Summary and Analysis
Part 3: Section 1
Eugène finally receives an answer to his letters, one from his mother and another from his elder sister, Laure. They are sending him the money he asked for. However, his joy is tainted with remorse because his mother had to sell her jewels, his sisters to part with their allowances — all this without a single word of reproach. But the thought of the fifteen hundred and fifty francs and what he can do with them blots out Eugène's shame.
He is eating breakfast when the postman enters with his money. The other tenants congratulate him on his good fortune. Vautrin adds a few sarcastic remarks which result in a second clash between the two men. When Vautrin offers a tip to the postman (as Eugène has no small change on him), the young man jumps up and goes to his room to fetch money to repay the debt. Vautrin reacts violently and takes Rastignac outside for what the tenants think will be a duel.
To Eugène's surprise, Vautrin's attitude changes completely. After pointing out the futility of a fight, he offers the young man the loan of a million francs. He goes on picturing the drab future that awaits Rastignac as a poor lawyer and the difficulty of making a name for himself in a society where "corruption is a great power . . . and talent is scarce," where husbands sell their wives and wives cheat on their husbands.
Vautrin's scheme is simple. Rastignac should make Victorine fall in love with him, ask to marry her, and then Vautrin would get the only obstacle to the Taillefer's fortune, Victorine's brother, out of the way by arranging a duel with an expert fencer.

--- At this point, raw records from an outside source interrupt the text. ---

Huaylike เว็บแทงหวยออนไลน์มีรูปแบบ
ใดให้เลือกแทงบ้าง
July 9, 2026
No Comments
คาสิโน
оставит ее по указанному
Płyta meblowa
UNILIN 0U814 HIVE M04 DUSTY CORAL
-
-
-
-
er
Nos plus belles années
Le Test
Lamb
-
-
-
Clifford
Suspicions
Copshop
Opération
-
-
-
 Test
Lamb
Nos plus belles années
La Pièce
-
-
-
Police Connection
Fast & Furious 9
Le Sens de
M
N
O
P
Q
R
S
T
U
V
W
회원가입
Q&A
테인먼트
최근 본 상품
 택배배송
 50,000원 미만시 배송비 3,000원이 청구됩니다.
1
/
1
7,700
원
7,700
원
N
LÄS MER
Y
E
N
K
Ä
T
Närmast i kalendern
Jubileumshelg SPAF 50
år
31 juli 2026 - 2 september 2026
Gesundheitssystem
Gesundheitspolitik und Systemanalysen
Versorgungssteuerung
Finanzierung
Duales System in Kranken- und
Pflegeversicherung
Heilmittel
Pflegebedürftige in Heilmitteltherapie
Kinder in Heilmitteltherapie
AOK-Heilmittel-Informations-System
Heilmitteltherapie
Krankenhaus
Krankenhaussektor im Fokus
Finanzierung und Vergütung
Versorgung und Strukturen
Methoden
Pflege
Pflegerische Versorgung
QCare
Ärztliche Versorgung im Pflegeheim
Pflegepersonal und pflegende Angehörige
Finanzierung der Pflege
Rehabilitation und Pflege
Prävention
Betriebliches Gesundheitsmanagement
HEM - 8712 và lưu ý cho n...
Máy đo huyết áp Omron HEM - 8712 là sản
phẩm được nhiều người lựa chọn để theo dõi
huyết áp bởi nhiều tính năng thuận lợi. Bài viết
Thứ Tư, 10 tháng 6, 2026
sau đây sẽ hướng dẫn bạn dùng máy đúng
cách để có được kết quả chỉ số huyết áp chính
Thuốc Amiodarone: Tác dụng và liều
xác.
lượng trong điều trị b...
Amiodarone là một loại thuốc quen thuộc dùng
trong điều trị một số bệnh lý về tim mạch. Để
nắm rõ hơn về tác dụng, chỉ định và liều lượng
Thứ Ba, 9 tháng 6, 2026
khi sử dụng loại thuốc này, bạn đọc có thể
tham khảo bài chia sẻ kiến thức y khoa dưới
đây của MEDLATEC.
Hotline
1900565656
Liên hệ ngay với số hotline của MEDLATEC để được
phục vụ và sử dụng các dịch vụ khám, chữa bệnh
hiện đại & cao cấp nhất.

Victorine then would get her father's millions and Vautrin a nice commission of 200,000, which would enable him to settle down peacefully in America.
Rastignac's first reaction is one of horror, and he tries to stop Vautrin from talking. After Vautrin's exit, Rastignac realizes how perceptive Vautrin was in guessing his desire for money and success and how similar his description of society had been to that of Mme. de Beauséant's. In his mind, there is a struggle between his conscience and temptation, which he finally resolves by the negative words, "I do not want to think at all; the heart is a sure guide."
His train of thought is stopped by the arrival of his new clothes, and by Old Goriot, who tells him that Mme. de Nucingen is going to a ball at Marshal Carigliano's and that he would be so glad if Eugène could go and report on his daughters. Eugène replies that he will try to go with the help of Mme. de Beauséant. Goriot goes on explaining his relationship with his daughters, finding excuses for their callous attitude toward "an old carcass whose soul is always where [his] daughters are."
This section presents us with the first direct clash between Vautrin and Eugène. Vautrin, who had long ago discovered the young man's hidden ambition and who has tried to arouse it by his ironic remarks, now feels that the time for direct intervention is ripe.
He takes Rastignac aside and, after picturing a bleak future for an intelligent but poor young man in this society, bluntly reveals his plan for having Victorine's brother killed by a swordsman so that the young girl could inherit her father's fortune. Eugène then could marry her and become a rich and influential member of society, accepted everywhere. All the tempter asks is a commission of 200,000 francs.
This speech sharply reveals the character of Vautrin. He shows himself to be a keen psychologist, a rebel against a society that has made him what he is, and a hedonistic man seeking the sensual pleasures of life, who would find happiness on an American plantation surrounded by slaves. Another interesting trait of this depraved character is his seemingly genuine interest in, and compassion for, Eugène.
We can also follow here the subtle evolution of the young student. His moral principles seem to be more easily overcome than heretofore, his remorse is not as long lasting. If he sheds a quick tear when he learns of his mother's and sisters' sacrifices, it is quickly dried at the thought of what he can do with the money he has received. And in spite of his horror, he can't help listening to Vautrin, who sounds so much like his much-admired cousin, Mme. de Beauséant. Eugene is seriously tempted for the first time, and his weakened conscience can only protest in a negative way: "I do not want to think at all," he says, and, "the heart is a sure guide," meaning that he will let himself act from feeling rather than from will.
This state of mind will be further accented by Delphine's cordial reception at the opera. Having been introduced by Mme. de Beauséant, she sees in Eugène a way to gain access to high society and to avenge herself against her unfaithful lover.
This section also accentuates the relationship between Goriot and Eugène, for in him the old man has found someone who can approach, see, and talk to his daughters.
A touching and probably more subjective element in this section is found in the episode of the two letters, particularly the one Eugène receives from his sister. Balzac possibly recalls the days when he was a struggling student in Paris like Eugène, his own financial problems, and the letters he himself sent to his family and to his sister, who, by the way, bore the same name as the girl in the novel, Laure.